At the time I was in the garden where I volunteer and at first thought the cloud burst would blow over.

Not so. 

Visibility decreased to the extent I could not see the end of the garden and by the time I got indoors I was absolutely drenched to the skin, despite wearing a waterproof. Not much fun going home on the bus!

York Press:
Local photos give some idea of the scale of the rain.

Then Saturday arrived, and departed, all bright and sunny, which was lovely.

Today is the monsoon again, dark and raining like mad, so indoors, curled up with my gardening mags.

Time to read, make lists of interesting plants and places to go.

Wonder if the builder will turn up tomorrow?


Wednesday, 6 August 2014

Update on seeds

The seeds which I bought from Cottage Herbery in March

all germinated beautifully and as one may expect I had not enough planting space for them all.

trayful of small gorgeous wild blue chicory (Cichoricum Intybus) plants became part of a birthday gift to one of my friends for her to sow in her meadow area.

I know the sowing instructions said to set seed in situ but hey ho, some rules are just meant to be broken.

Besides, I wouldn't have had the enjoyment of raising them. 
My treat too!

She is however an expert plantswoman so they are in safe hands.
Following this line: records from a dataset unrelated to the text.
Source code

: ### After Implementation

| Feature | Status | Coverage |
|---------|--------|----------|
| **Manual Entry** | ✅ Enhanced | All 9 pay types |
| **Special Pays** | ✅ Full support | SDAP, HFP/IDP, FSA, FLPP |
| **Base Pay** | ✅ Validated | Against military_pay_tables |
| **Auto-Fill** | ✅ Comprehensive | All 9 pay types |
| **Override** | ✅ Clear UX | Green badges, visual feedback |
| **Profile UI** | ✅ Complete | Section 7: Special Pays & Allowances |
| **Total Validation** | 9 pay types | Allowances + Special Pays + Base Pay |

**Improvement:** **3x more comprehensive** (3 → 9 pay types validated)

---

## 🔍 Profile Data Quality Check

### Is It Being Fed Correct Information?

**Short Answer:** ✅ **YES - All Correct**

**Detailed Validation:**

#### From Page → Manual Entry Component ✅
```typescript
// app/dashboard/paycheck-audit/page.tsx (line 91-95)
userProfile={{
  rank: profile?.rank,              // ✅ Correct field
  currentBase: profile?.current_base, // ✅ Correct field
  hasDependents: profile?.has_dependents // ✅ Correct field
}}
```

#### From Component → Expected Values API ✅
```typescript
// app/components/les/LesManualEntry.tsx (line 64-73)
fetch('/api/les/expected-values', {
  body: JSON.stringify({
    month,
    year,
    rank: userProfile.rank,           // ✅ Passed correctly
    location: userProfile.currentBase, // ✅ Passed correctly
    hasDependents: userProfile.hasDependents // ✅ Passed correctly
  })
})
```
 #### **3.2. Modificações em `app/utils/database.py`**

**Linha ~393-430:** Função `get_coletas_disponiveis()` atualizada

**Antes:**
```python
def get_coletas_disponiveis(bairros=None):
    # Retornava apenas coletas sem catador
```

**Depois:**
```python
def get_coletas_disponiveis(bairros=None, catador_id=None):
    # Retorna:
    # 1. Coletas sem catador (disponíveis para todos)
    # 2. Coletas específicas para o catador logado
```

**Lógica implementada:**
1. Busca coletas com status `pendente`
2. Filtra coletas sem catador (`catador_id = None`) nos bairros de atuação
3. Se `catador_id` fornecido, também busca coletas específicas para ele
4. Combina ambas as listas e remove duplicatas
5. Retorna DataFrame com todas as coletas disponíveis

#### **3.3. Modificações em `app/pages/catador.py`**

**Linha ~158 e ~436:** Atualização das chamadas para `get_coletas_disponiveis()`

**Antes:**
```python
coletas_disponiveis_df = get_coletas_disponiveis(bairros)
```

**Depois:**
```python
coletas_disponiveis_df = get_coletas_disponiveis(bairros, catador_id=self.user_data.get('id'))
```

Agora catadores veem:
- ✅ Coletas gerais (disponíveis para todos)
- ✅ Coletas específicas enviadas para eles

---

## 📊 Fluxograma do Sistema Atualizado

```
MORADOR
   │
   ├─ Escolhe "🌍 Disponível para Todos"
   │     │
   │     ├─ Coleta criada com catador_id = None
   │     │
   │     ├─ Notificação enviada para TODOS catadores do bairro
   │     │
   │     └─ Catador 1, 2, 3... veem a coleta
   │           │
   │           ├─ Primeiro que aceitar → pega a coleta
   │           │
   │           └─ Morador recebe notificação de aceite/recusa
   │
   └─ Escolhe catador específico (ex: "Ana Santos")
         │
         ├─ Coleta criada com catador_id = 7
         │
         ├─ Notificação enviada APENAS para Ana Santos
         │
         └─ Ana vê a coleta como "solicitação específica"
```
I'm sure they'll all take and give a superb display. 

 The other plant she wanted was Lathyrus odorata 'Cuprani' so a small pot of these accompanied the wild chicory. 

Finally, a copy of Beth Chatto's Gravel Garden book 

Beth Chatto's Gravel Garden

completed the gift which I think will see her through for another year.

In my own garden the rest of the new plantings has taken a beating from aphid and caterpillar infestation.

Although the sweet peas and Nasturtium 'Indian Red'

 have resisted the ravages I'm particularly worried about Mrs Cholmondeley who I think has come down with the dreaded clematis wilt.

Having taken the RHS advice to remove all infected foliage and destroy I have cut it back to the ground and hope it will recover. 

Counselling has been offered to my husband who chose the plant. 

Sunday, 3 August 2014

Tatton Park

Not been to Tatton Park for some years so decided this year to take a look.

Last Sunday was a super summer's day and with my planty minded friends we were determined to have a good day out.

For the first time I invested in a privileged parking ticket which at £5 was money well spent. We arrived, having left home at 7am, at 9.30am on the third row of cars just outside the Deer Park entrance. Magic!

There was plenty of staff to speed our way in and off we went.

My target was the show gardens all of which I managed to see by lunchtime.
A bit disappointing really with only one, Maggies Forest Garden, looking how I felt an RHS show garden should look. It had a strong design, good use of the space and a cohesive planting scheme.

It was well executed and planted and deserved the Best Show Garden.

Although surrounded by lots of people you could feel the calmness and comfort exuding from this space and joy of joys, it included a green roof.

Staged planting in raised beds and a window to look out of or in through gave this garden great flexibility of use.

 The soothing notes of the water course added to the ambience.

Really liked this garden.

The rest I found a little uninspiring and on occasion downright mediocre.

But a great carnival atmosphere prevailed and with the sunshine ensured that everyone had a good day out.

Especially the folk who staggered out with plants at the sell off!